More than eight decades after it was installed, a memorial to the three 19th-century sibling novelists in London’s Westminster Abbey was amended Thursday to restore the diaereses – the two dots over the e in their surname.

The dots — which indicate that the name is pronounced “brontay” rather than “bront” — were omitted when the stone tablet commemorating Charlotte, Emily and Anne was erected in the abbey’s Poets’ Corner in October 1939, just after the outbreak of World War II.

They were restored after Brontë historian Sharon Wright, editor of the Brontë Society Gazette, raised the issue with Dean of Westminster David Hoyle. The abbey asked its stonemason to tap in the dots and its conservator to paint them.

“There’s no paper record for anyone complaining about this or mentioning this, so I just wanted to put it right, really,” Wright said. “These three Yorkshire women deserve their place here, but they also deserve to have their name spelled correctly.”
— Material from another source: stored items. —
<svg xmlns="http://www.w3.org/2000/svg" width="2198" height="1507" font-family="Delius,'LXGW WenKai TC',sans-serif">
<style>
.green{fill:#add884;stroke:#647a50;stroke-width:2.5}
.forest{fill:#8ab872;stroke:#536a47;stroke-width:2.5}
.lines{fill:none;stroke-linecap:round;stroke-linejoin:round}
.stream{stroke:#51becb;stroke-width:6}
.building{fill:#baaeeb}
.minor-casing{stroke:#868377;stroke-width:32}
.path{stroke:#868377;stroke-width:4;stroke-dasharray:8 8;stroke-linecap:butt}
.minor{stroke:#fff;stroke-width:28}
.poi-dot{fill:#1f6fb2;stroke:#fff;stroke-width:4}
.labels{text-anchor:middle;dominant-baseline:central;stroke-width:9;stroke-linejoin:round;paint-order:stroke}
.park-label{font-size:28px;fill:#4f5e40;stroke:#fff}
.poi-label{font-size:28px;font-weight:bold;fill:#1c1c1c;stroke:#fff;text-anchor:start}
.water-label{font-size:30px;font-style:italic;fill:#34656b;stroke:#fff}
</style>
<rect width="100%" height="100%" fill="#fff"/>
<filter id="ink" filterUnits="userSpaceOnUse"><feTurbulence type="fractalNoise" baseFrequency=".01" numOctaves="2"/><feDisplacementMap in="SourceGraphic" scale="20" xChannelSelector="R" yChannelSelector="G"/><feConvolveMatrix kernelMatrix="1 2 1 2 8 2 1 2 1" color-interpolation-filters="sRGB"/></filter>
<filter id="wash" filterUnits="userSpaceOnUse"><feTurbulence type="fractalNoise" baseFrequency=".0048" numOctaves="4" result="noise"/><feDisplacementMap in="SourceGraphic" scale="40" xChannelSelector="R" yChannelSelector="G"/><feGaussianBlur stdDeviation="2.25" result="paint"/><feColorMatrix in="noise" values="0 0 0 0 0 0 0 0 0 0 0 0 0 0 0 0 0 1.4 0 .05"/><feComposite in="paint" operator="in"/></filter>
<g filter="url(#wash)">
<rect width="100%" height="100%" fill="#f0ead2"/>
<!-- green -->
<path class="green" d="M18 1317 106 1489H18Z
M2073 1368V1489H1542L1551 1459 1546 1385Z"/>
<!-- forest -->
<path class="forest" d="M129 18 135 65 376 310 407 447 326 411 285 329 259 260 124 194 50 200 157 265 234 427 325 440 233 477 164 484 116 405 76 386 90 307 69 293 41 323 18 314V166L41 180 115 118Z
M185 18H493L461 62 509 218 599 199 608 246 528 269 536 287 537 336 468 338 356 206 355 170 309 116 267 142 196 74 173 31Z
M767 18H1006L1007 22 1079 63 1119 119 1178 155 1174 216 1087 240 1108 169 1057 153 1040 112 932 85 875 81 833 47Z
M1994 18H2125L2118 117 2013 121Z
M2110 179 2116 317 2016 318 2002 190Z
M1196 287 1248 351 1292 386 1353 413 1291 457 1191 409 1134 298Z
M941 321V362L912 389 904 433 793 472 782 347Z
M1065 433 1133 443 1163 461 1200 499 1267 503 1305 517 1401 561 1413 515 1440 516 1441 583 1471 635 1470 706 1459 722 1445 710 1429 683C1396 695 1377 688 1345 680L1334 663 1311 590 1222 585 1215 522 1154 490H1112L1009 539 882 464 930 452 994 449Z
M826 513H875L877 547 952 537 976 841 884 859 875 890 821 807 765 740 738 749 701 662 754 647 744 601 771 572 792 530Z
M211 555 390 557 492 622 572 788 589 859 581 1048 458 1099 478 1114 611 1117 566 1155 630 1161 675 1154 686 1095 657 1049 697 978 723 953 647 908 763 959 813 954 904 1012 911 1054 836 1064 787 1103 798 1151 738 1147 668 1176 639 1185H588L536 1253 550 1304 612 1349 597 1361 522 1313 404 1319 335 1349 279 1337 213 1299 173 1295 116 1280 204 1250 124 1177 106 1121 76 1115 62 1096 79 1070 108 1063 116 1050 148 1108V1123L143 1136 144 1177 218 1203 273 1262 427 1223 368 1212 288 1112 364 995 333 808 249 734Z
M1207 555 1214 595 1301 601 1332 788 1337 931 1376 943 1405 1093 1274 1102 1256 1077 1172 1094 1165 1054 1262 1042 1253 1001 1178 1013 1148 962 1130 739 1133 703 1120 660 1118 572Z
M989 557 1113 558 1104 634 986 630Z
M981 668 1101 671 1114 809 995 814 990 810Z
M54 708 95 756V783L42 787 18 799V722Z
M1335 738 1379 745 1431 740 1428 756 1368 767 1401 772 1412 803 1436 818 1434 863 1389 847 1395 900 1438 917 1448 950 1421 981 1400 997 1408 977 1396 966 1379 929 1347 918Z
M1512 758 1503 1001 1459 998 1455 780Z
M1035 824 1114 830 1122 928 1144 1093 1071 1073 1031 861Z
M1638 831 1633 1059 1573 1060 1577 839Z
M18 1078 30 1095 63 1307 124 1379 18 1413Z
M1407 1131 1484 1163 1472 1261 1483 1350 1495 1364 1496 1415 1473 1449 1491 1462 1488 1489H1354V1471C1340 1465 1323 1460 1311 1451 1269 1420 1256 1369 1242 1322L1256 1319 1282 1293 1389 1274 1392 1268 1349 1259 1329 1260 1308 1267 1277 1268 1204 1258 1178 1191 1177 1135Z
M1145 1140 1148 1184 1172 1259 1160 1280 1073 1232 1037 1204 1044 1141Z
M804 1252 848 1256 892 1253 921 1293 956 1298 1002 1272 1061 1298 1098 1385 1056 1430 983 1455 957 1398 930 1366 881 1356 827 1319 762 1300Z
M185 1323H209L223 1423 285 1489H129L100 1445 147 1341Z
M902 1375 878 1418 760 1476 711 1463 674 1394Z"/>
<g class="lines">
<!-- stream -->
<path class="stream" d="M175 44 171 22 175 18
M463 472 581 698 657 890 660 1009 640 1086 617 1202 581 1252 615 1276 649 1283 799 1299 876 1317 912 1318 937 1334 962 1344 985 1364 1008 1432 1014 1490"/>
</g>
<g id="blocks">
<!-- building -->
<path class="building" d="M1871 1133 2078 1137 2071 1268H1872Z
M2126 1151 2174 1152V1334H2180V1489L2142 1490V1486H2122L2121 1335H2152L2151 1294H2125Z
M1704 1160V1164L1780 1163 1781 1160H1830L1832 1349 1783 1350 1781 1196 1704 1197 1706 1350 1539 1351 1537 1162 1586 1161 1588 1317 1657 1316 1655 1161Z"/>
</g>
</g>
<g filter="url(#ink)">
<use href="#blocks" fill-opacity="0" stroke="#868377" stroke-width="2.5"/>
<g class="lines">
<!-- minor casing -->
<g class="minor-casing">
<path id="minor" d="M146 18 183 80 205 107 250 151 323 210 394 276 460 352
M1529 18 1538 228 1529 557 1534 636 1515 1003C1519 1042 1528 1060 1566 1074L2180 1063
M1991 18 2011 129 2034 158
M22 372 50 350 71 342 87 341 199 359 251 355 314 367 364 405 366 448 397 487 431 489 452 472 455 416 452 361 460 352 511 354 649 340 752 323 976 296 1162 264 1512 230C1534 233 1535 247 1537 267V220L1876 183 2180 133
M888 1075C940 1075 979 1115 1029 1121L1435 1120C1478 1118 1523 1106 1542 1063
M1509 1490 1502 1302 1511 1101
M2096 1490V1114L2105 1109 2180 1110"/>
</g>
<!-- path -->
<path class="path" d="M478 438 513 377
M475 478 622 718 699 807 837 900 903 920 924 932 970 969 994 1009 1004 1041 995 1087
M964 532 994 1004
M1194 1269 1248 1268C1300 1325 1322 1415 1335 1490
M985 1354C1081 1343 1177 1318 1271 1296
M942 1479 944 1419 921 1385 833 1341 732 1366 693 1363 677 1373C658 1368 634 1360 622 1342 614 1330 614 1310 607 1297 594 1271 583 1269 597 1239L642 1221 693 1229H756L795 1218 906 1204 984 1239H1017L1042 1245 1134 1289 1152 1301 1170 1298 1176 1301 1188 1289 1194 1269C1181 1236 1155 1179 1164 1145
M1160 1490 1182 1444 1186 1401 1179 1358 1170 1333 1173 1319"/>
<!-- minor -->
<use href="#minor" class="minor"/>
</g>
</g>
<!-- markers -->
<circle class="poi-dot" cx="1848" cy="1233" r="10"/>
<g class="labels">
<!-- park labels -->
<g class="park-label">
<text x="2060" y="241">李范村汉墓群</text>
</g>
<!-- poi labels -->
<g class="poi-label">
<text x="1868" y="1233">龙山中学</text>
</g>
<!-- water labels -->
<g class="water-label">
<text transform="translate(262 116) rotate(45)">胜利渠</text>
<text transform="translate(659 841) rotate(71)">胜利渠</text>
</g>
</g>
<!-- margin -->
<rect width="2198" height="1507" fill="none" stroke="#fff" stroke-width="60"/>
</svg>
It’s believed the writers’ Irish father Patrick changed the spelling of his surname from Brunty or Prunty when he went to university in England.

Raised on the wild Yorkshire moors, all three sisters died before they were 40, leaving enduring novels including Charlotte’s “Jane Eyre,” Emily’s “Wuthering Heights” and Anne’s “The Tenant of Wildfell Hall.”

Rebecca Yorke, director of the Brontë Society, welcomed the restoration.

“As the Brontës and their work are loved and respected all over the world, it’s entirely appropriate that their name is spelled correctly on their memorial,” she said.